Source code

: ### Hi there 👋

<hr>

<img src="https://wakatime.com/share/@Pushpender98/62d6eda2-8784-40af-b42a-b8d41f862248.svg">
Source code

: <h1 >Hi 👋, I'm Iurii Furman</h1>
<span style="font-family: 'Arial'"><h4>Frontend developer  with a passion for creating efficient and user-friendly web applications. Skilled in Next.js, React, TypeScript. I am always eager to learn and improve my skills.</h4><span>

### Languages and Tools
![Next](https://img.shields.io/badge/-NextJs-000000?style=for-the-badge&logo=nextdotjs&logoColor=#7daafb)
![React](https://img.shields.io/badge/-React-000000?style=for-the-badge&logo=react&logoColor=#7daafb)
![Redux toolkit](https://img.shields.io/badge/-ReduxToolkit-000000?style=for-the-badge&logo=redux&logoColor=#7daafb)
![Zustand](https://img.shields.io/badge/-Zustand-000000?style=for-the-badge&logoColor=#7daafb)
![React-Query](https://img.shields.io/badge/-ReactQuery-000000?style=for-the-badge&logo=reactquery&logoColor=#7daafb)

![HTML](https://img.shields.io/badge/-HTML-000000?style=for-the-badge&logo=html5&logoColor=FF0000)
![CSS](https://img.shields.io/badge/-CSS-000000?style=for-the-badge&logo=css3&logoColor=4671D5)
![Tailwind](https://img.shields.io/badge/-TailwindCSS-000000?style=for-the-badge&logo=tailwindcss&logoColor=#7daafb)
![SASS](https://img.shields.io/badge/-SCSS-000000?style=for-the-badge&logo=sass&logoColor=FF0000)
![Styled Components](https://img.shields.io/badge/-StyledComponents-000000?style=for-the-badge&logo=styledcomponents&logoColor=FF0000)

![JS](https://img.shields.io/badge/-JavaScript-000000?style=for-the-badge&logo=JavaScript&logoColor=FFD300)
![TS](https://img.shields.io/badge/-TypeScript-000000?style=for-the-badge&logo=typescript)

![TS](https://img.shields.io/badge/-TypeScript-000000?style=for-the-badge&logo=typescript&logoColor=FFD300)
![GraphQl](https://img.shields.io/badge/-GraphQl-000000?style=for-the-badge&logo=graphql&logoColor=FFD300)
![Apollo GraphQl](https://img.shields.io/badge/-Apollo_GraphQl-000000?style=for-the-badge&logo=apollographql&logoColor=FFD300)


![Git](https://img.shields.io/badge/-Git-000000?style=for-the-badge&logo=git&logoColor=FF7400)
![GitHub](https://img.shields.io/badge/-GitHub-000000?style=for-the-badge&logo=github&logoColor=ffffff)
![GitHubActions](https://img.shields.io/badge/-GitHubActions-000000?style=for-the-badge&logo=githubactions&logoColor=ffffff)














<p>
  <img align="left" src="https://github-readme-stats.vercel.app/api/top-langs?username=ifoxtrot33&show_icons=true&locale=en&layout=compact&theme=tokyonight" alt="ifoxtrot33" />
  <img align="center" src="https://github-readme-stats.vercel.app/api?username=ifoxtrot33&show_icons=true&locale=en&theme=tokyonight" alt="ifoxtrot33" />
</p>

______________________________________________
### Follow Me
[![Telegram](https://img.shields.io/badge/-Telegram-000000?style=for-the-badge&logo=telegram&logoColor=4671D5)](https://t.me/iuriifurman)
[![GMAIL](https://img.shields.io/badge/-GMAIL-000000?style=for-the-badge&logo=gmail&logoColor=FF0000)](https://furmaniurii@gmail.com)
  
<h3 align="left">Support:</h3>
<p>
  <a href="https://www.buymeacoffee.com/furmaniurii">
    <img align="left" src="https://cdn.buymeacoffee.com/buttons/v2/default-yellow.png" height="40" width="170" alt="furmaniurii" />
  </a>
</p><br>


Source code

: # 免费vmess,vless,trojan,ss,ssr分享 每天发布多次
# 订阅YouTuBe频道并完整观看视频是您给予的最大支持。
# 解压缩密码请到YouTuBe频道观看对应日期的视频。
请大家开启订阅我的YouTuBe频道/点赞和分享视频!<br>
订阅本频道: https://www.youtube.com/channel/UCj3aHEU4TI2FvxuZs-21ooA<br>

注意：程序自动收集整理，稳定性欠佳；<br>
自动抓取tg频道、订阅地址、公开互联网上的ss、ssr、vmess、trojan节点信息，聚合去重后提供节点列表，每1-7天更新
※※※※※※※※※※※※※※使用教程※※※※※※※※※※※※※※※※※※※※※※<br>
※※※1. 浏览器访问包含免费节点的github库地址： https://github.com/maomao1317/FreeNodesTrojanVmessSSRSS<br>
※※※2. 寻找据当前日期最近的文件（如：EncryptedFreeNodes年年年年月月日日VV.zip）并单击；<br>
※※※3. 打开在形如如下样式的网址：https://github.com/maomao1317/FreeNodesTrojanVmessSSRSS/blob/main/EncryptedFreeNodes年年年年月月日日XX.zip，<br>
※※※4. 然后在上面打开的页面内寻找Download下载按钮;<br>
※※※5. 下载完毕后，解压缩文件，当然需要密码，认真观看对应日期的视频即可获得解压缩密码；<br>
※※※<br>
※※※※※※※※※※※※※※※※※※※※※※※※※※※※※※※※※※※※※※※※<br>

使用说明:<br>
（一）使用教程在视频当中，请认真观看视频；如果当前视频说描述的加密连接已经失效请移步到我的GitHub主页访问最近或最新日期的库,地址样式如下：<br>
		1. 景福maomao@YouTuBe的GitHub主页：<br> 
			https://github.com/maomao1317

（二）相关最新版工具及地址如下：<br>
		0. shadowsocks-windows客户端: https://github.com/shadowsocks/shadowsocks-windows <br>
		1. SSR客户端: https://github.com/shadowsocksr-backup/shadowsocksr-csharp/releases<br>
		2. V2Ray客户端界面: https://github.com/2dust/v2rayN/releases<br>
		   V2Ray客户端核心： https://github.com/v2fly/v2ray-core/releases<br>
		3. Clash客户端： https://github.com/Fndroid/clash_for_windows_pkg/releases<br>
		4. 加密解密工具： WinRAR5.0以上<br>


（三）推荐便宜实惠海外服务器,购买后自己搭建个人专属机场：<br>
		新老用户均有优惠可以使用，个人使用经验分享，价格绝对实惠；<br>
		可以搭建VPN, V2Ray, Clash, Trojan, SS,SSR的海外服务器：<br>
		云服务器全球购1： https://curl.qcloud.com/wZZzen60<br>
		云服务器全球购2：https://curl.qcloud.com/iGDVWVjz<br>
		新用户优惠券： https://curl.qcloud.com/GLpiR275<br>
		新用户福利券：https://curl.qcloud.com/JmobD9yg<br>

━━━

> **Work order**
Give the number of lines in the records where the word "readme" occurs, and add nothing.

> **Output of the task**
2